#### EXERCISE DESCRIPTION:
Of the entries below, return only those lines from the line with "framed print: present [54,174,101,226]" to the line with "cup: none [413,221,468,303]", exactly, both included.

#### RECORDS FOR THE EXERCISE:
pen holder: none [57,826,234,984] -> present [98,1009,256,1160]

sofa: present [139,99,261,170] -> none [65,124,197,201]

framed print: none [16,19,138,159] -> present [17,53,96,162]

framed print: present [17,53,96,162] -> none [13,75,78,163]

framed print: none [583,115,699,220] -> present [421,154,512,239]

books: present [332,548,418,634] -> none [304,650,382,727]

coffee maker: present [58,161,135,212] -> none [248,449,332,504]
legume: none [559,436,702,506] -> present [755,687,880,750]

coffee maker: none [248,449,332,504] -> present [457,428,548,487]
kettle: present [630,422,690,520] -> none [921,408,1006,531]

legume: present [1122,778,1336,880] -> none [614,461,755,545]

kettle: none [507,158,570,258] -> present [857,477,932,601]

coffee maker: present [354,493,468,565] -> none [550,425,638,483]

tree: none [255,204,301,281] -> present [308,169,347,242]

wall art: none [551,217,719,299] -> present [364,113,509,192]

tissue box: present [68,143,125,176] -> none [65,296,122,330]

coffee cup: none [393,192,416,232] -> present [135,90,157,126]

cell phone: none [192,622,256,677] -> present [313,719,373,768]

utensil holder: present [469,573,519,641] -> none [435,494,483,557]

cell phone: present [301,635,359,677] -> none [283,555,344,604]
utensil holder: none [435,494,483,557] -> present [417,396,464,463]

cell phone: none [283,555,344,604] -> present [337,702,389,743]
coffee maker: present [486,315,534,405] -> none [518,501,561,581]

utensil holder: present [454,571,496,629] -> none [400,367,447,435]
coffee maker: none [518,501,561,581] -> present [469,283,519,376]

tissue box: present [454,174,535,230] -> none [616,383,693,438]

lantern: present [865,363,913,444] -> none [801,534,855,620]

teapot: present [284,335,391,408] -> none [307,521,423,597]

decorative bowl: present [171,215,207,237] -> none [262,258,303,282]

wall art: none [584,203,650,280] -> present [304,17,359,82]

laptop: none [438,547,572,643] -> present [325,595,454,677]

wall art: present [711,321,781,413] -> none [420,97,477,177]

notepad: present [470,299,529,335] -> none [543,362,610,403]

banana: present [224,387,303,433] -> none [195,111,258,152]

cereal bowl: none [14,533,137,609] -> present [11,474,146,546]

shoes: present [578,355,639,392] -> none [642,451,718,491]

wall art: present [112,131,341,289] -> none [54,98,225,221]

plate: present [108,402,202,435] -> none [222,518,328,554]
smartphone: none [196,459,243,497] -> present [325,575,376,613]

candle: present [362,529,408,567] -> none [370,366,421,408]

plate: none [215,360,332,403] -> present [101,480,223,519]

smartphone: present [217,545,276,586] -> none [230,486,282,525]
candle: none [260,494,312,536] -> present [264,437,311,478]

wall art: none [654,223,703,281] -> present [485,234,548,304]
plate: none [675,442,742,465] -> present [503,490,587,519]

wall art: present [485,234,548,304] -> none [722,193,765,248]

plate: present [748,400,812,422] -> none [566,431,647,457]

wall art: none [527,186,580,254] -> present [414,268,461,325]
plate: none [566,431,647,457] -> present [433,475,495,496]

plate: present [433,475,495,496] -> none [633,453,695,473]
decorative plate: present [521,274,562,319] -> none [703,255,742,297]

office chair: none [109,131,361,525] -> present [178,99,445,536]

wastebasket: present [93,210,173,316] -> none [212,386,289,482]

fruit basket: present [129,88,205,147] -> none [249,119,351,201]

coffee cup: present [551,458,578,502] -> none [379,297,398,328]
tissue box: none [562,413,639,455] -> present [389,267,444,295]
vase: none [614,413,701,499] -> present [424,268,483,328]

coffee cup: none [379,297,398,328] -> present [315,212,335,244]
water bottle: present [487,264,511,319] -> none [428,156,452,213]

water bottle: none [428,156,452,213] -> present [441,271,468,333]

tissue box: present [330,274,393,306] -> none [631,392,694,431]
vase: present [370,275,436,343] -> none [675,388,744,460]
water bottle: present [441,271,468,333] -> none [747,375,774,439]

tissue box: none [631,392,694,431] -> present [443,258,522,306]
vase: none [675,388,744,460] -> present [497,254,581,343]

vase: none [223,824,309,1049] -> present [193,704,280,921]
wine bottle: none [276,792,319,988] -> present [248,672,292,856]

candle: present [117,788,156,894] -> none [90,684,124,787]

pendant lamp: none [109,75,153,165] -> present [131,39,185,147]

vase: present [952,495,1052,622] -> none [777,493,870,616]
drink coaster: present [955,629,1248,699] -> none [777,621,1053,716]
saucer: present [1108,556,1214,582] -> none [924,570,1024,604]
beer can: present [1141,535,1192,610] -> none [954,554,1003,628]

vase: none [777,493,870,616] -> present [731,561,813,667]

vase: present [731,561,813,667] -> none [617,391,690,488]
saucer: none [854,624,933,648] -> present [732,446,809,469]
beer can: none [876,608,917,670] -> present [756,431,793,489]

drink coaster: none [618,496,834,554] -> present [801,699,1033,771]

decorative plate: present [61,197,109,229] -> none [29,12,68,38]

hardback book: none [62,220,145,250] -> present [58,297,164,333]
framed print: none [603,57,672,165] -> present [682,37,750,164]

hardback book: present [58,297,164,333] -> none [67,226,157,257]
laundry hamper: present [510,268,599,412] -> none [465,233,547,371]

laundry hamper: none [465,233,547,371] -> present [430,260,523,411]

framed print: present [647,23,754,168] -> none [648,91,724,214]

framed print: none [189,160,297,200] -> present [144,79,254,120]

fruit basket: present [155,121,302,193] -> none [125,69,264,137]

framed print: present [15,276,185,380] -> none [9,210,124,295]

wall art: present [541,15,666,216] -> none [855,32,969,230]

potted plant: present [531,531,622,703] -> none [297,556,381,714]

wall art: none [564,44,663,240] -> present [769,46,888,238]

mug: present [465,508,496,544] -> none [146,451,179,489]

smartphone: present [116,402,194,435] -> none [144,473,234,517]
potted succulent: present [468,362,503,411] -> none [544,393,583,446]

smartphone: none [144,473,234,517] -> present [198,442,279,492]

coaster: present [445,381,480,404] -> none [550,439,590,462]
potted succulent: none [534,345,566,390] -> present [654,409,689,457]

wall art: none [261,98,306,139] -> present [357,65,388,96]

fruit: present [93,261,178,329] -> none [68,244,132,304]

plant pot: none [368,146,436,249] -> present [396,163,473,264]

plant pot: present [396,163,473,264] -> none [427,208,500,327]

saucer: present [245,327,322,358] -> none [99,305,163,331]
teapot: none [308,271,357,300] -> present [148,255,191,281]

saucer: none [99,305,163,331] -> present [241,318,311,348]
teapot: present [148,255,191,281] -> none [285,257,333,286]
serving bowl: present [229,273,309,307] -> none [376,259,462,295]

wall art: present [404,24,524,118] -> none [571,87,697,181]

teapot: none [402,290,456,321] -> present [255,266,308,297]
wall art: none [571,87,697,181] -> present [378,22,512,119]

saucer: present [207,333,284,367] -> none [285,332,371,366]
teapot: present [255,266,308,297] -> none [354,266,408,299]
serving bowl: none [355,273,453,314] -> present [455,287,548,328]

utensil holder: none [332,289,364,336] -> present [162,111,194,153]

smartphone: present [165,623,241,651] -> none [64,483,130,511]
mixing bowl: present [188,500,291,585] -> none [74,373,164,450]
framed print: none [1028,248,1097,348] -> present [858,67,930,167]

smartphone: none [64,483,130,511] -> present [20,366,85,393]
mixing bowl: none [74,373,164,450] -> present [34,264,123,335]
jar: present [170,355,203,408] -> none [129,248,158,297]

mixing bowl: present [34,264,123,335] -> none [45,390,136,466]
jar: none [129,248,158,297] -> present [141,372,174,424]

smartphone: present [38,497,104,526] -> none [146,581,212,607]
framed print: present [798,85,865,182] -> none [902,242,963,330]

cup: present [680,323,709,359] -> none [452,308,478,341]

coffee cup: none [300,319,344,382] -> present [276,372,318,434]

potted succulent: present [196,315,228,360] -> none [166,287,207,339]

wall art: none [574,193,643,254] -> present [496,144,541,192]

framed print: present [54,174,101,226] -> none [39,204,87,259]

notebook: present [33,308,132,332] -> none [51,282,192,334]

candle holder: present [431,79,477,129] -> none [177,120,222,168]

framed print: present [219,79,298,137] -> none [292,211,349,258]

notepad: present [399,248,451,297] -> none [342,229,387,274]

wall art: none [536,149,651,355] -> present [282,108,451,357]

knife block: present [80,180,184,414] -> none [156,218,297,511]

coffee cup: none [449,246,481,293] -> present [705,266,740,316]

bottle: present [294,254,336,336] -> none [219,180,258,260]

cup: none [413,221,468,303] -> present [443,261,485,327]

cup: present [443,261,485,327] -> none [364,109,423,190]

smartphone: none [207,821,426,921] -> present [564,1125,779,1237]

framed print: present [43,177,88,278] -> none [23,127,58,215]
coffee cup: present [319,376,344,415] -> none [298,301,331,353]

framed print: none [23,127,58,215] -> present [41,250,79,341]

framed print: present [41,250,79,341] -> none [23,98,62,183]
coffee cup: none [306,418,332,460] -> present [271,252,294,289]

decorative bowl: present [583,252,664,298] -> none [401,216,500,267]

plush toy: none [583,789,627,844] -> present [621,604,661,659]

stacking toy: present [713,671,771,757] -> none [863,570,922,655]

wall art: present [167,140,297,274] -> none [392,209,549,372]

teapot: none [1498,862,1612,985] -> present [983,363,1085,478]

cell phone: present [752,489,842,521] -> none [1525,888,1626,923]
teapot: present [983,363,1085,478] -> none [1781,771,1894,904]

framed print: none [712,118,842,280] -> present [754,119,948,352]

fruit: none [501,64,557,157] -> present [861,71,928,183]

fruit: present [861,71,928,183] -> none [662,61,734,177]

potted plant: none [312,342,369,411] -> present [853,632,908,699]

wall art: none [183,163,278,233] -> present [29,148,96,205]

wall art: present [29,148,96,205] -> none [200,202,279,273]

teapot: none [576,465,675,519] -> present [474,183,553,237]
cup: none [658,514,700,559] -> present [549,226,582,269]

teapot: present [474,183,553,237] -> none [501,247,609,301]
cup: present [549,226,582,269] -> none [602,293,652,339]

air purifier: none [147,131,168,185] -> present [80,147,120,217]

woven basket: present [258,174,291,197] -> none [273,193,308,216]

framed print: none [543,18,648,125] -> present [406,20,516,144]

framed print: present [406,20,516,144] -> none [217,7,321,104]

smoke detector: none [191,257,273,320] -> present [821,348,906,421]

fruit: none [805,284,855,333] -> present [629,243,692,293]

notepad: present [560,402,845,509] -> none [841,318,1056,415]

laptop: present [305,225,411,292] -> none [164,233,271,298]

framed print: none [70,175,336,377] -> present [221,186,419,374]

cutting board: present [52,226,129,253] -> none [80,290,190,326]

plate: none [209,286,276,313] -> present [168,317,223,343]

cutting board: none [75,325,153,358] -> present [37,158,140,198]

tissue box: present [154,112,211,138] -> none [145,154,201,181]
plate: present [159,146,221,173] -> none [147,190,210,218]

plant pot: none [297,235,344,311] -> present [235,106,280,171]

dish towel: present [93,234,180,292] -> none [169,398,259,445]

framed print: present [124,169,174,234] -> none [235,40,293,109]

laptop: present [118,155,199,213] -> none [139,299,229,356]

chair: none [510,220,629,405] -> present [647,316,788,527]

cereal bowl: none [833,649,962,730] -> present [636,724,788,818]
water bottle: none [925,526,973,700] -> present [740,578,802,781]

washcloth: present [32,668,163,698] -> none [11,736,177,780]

#### EXERCISE RESPONSE:
framed print: present [54,174,101,226] -> none [39,204,87,259]

notebook: present [33,308,132,332] -> none [51,282,192,334]

candle holder: present [431,79,477,129] -> none [177,120,222,168]

framed print: present [219,79,298,137] -> none [292,211,349,258]

notepad: present [399,248,451,297] -> none [342,229,387,274]

wall art: none [536,149,651,355] -> present [282,108,451,357]

knife block: present [80,180,184,414] -> none [156,218,297,511]

coffee cup: none [449,246,481,293] -> present [705,266,740,316]

bottle: present [294,254,336,336] -> none [219,180,258,260]

cup: none [413,221,468,303] -> present [443,261,485,327]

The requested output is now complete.